Fibroblast growth factor-23 may serve as a novel biomarker for renal osteodystrophy progression
Author(s) -
Si Yan Liu,
Dong Dong Zhang,
Yang Wu,
Huang Huang Luo,
Guang Mei Jiang,
Yao Xu,
Yue Wu,
Xun Xia,
Wei Wei,
Bo Hu,
Peng Hu
Publication year - 2018
Publication title -
international journal of molecular medicine
Language(s) - English
Resource type - Journals
SCImago Journal Rank - 1.048
H-Index - 90
eISSN - 1791-244X
pISSN - 1107-3756
DOI - 10.3892/ijmm.2018.3934
Subject(s) - fibroblast growth factor 23 , renal osteodystrophy , biomarker , fibroblast growth factor , osteoid , medicine , nephrectomy , endocrinology , chemistry , calcium , parathyroid hormone , kidney , kidney disease , biochemistry , receptor
The purpose of the present study was to determine whether fibroblast growth factor (FGF)‑23 could serve as a novel biomarker for renal osteodystrophy (ROD) progression.
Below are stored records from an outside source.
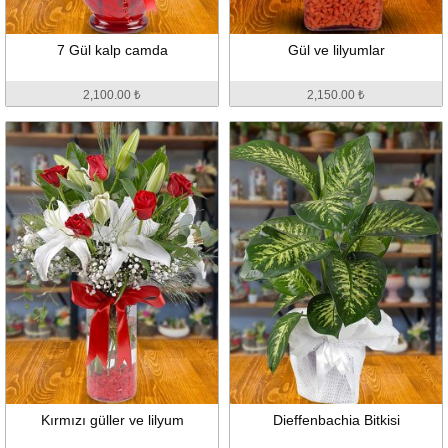
7 Gül kalp camda
Gül ve lilyumlar
2,100.00 ₺
2,150.00 ₺
Kırmızı güller ve lilyum
Dieffenbachia Bitkisi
A rat model of ROD was induced by left nephrectomy plus intravenous injection of Adriamycin. Serum FGF‑23 was determined using an enzyme‑linked immunosorbent assay. Serum level and bone expression of FGF‑23 were both significantly elevated in the ROD group at 24 h post‑surgery. Serum FGF‑23 was negatively correlated with calcium, phosphate, 25‑hydroxyvitamin D, conventional bone biomarkers and bone collagen X. More importantly, serum FGF‑23 was significantly associated with abnormalities in bone formation rate, osteoblasts, osteoclasts, trabecular volume thickness and osteoid volume. Therefore, FGF‑23 may serve as a novel biomarker for ROD.